2019-02-27

Introduction

About me: Justin M. Shea

  • Almost two decades of experience in Derivatives markets

  • Visiting Professor of Finance Roosevelt University

  • Organizer of The Chicago R User Group

  • Committee member R/Finance 2019

  • Author of the wooldridge R package, the official R package for “Introductory Econometrics” by Jeffrey M. Wooldridge.

  • Author of the neverhpfilter R package, implementing James Hamilton’s alternative to the Hodrick-Prescott filter.

  • Google summer of code mentor 2019, R and Finance applications?

Why data.table

Benchmarks

Why I need data.table

Problem: Model every single equity traded in the United States since 1926.

  • 34000+ securities

  • Daily observations from 1926-to-present

  • Survivorship Bias free

Import Data

## Import Data Actual
library(data.table)

CRSP_2659 <- fread("/media/jshea/data/CRSPdailyValue-1926-1959.csv")
CRSP_6080 <- fread("/media/jshea/data/CRSPdailyValue-1960-1979.csv")
CRSP_8000 <- fread("/media/jshea/data/CRSPdailyValue-1980-1999.csv")
CRSP_0019 <- fread("/media/jshea/data/CRSPdailyValue-2000-2019.csv")

CRSP <- rbind(CRSP_2659, CRSP_6080, CRSP_8000, CRSP_0019)
rm(CRSP_2659, CRSP_6080, CRSP_8000, CRSP_0019)

## Format Data types 

CRSP$date <- as.Date(CRSP$date, "%Y/%m/%d")
CRSP$RET <- as.numeric(CRSP$RET)

# Remove missing values
sum(is.na(CRSP))
CRSP <- na.omit(CRSP)

A 1 year sample: 100 seconds!

CRSP_Betas <- matrix(c(9999, 0, 1, 0, 1, 100, 1, 23625), nrow = 1)

 for(permno in unique(CRSP$PERMNO)) {
    
      factor4 <- glm(RET ~ 0 + Q1 + Q2 + Q3 + Q4 + RmQ1 + RmQ2 + RmQ3 + RmQ4, 
                     data = CRSP[permno])
    
    betarow <- matrix(c(permno, alpha, beta, summary(factor4)$sigma, 
                        summary(factor4)$adj.r.squared, 
                        summary(factor4)$fstatistic), nrow = 1)
          
          if(dim(betarow)[2] == 8) CRSP_Betas <- rbind(CRSP_Betas, betarow)
      
            }

colnames(CRSP_Betas) <- c("PERMNO", "Alpha", "Beta", "sigma", "Adj.R2", "Fstat", 
                          "numeratorDF", "denominatorDF")

What to do???

From setindex documentation

  1. binary search and joins are faster when they detect they can use an existing key

  2. grouping by a leading subset of the key columns is faster because the groups are already gathered contiguously in RAM

  3. simpler shorter syntax; e.g. DT[“id”,] finds the group “id” in the first column of DT’s key using binary search.
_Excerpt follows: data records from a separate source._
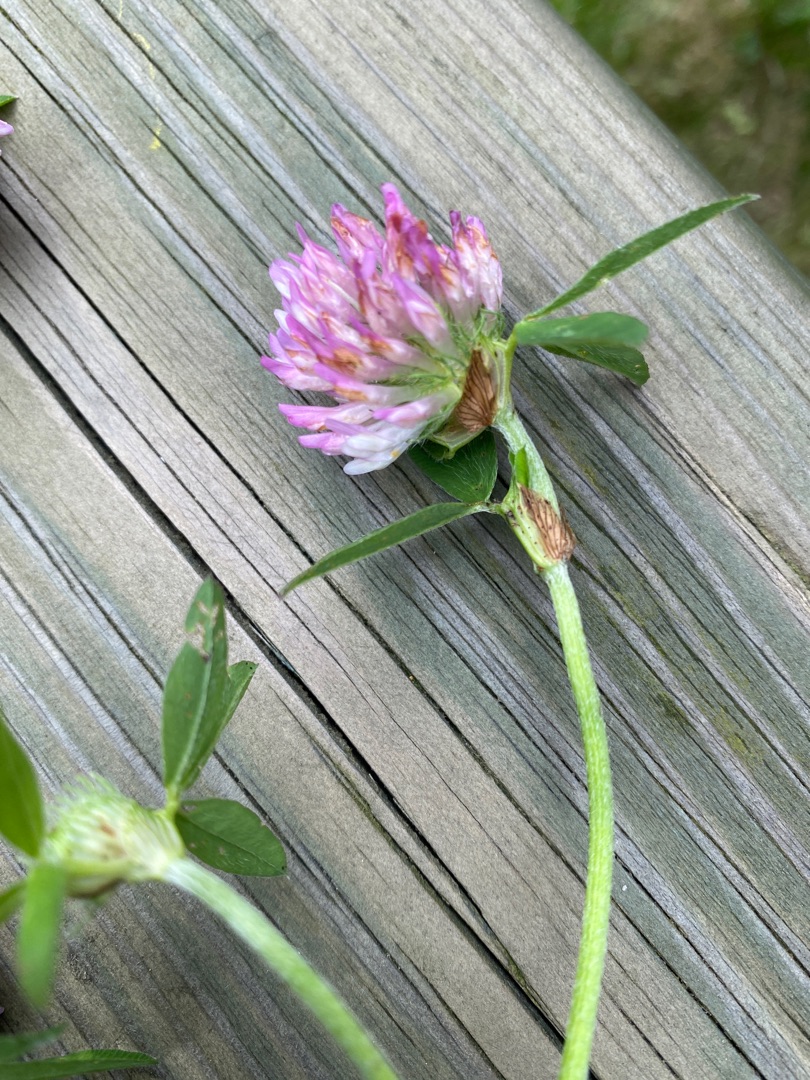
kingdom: Plantae
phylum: Tracheophyta
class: Magnoliopsida
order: Fabales
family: Fabaceae
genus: Trifolium
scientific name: Trifolium pratense
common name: Rød-kløver
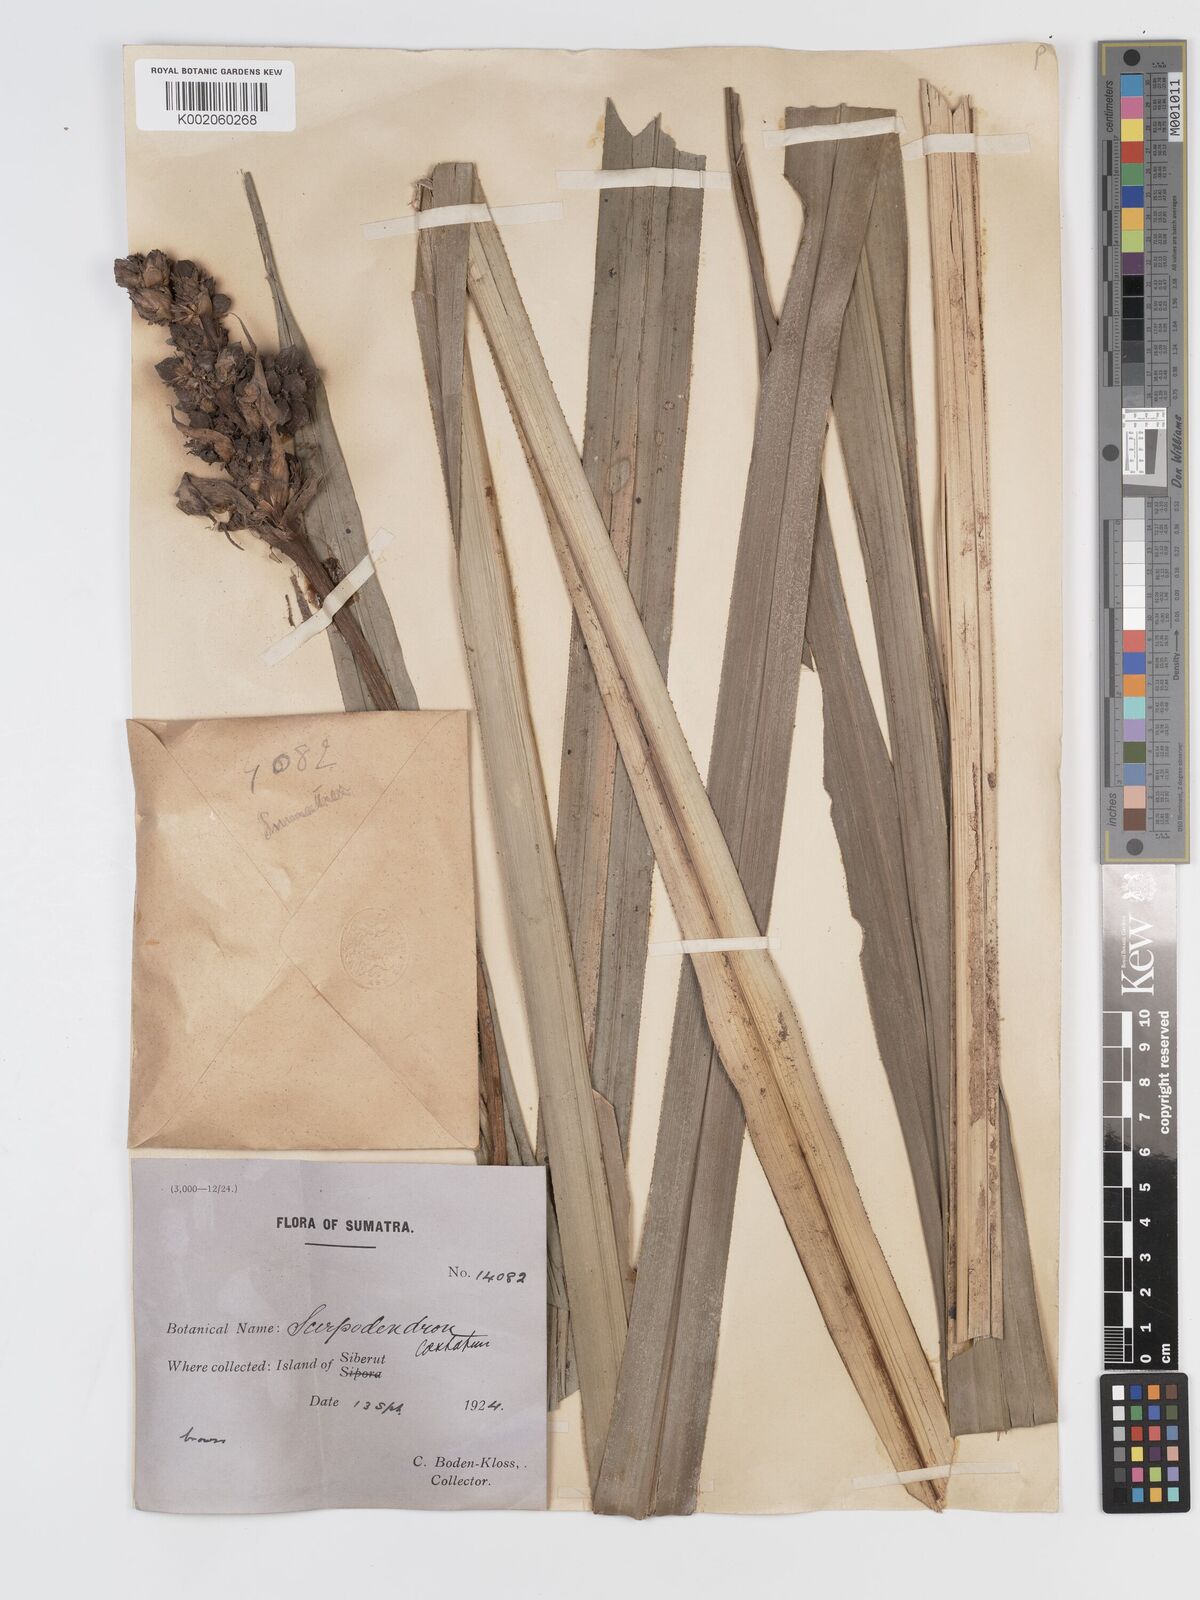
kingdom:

It may be helpful to think of a key as super-charged rownames: multi-column and multi-type rownames

setindex doesn’t physically reorder the entire data.table in RAM. Instead, it only computes the order for the set of columns provided and stores that order vector in an additional attribute called index.

94 years: 121 seconds!

With one line of code and a bracket!

setindex(CRSP, PERMNO)

CRSP_Betas <- matrix(c(9999, 0, 1, 0, 1, 100, 1, 23625), nrow = 1)

 for(permno in unique(CRSP$PERMNO)) {
    
      factor4 <- glm(RET ~ 0 + Q1 + Q2 + Q3 + Q4 + RmQ1 + RmQ2 + RmQ3 + RmQ4, 
                     data = CRSP[.(permno)])
    
    betarow <- matrix(c(permno, alpha, beta, summary(factor4)$sigma, 
                        summary(factor4)$adj.r.squared, 
                        summary(factor4)$fstatistic), nrow = 1)
          
          if(dim(betarow)[2] == 8) CRSP_Betas <- rbind(CRSP_Betas, betarow)
      
            }

colnames(CRSP_Betas) <- c("PERMNO", "Alpha", "Beta", "sigma", "Adj.R2", "Fstat", 
                          "numeratorDF", "denominatorDF")

Thank You for listening!